[The problem] Retype only the lines running from the beginning of the entries below to the line with "ENTERTAINMENT Ε.Ε.", both included. Do not include pictures.
------ Supplied entries ------
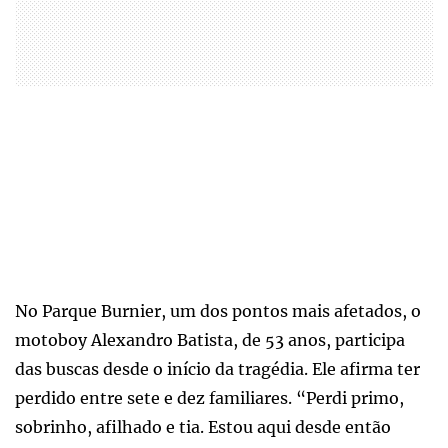
No Parque Burnier, um dos pontos mais afetados, o
motoboy Alexandro Batista, de 53 anos, participa
das buscas desde o início da tragédia. Ele afirma ter
perdido entre sete e dez familiares. “Perdi primo,
sobrinho, afilhado e tia. Estou aqui desde então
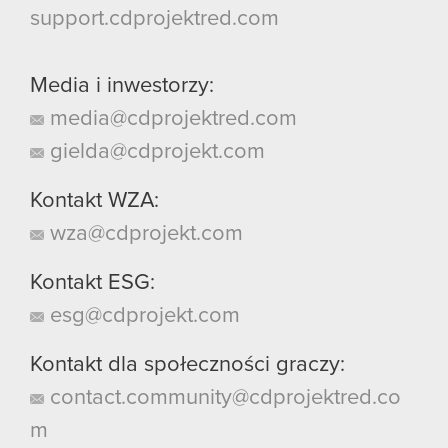
support.cdprojektred.com
Media i inwestorzy:
media@cdprojektred.com
gielda@cdprojekt.com
Kontakt WZA:
wza@cdprojekt.com
Kontakt ESG:
esg@cdprojekt.com
Kontakt dla społeczności graczy:
contact.community@cdprojektred.co
m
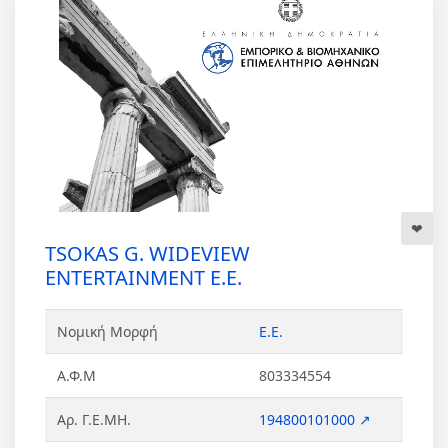
TSOKAS G. WIDEVIEW
ENTERTAINMENT Ε.Ε.
Νομική Μορφή
Ε.Ε.
Α.Φ.Μ
803334554
Αρ. Γ.Ε.ΜΗ.
194800101000 ↗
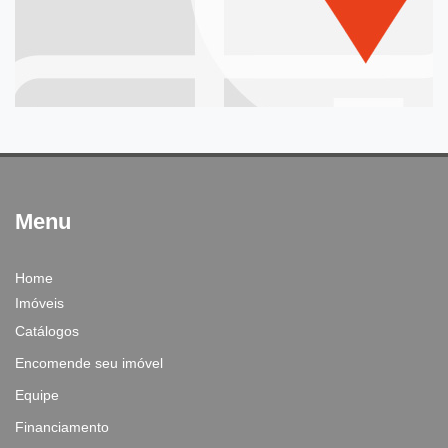
Menu
Home
Imóveis
Catálogos
Encomende seu imóvel
Equipe
Financiamento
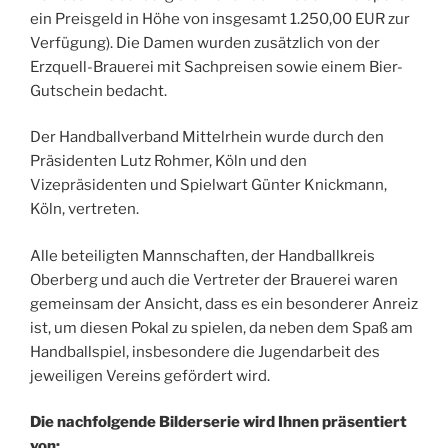
ein Preisgeld in Höhe von insgesamt 1.250,00 EUR zur
Verfügung). Die Damen wurden zusätzlich von der
Erzquell-Brauerei mit Sachpreisen sowie einem Bier-
Gutschein bedacht.
Der Handballverband Mittelrhein wurde durch den
Präsidenten Lutz Rohmer, Köln und den
Vizepräsidenten und Spielwart Günter Knickmann,
Köln, vertreten.
Alle beteiligten Mannschaften, der Handballkreis
Oberberg und auch die Vertreter der Brauerei waren
gemeinsam der Ansicht, dass es ein besonderer Anreiz
ist, um diesen Pokal zu spielen, da neben dem Spaß am
Handballspiel, insbesondere die Jugendarbeit des
jeweiligen Vereins gefördert wird.
Die nachfolgende Bilderserie wird Ihnen präsentiert
von:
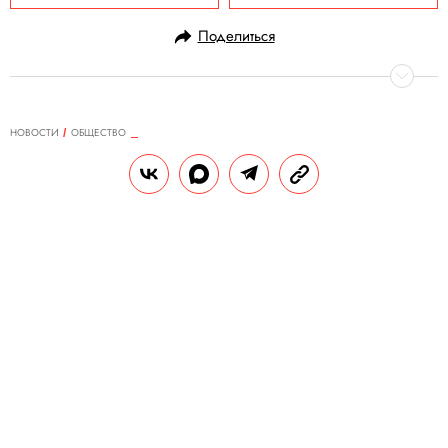
Поделиться
НОВОСТИ
ОБЩЕСТВО
21.07.2025, 01:24
«Разыскивается за кражу в
крупном размере»: в
американском парке появилась
лиса-воришка, которая обожает
кроссовки
Лиса украла 32 пары обуви.
РЕДАКЦИЯ «ПРАВИЛ ЖИЗНИ»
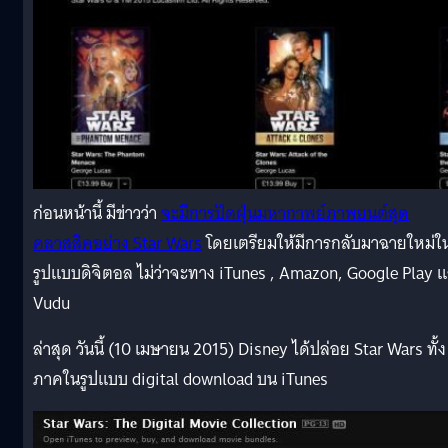
ก่อนหน้านี้ มีข่าวว่า
จะมีการปัดฝุ่นมหากาพย์ภาพยนต์สุด
คลาสสิคอย่าง Star Wars
โดยเตรียมให้มีการกลับมาฉายใหม่ใ
รูปแบบดิจิตอล ไม่ว่าจะทาง iTunes , Amazon, Google Play 
Vudu
ล่าสุด วันนี้ (10 เมษายน 2015) Disney ได้ปล่อย Star Wars ทั้ง
ภาคในรูปแบบ digital download บน iTunes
------
[Solution]
No Parque Burnier, um dos pontos mais afetados, o
motoboy Alexandro Batista, de 53 anos, participa
das buscas desde o início da tragédia. Ele afirma ter
perdido entre sete e dez familiares. “Perdi primo,
sobrinho, afilhado e tia. Estou aqui desde então
support.cdprojektred.com
Media i inwestorzy:
media@cdprojektred.com
gielda@cdprojekt.com
Kontakt WZA:
wza@cdprojekt.com
Kontakt ESG:
esg@cdprojekt.com
Kontakt dla społeczności graczy:
contact.community@cdprojektred.co
m
TSOKAS G. WIDEVIEW
ENTERTAINMENT Ε.Ε.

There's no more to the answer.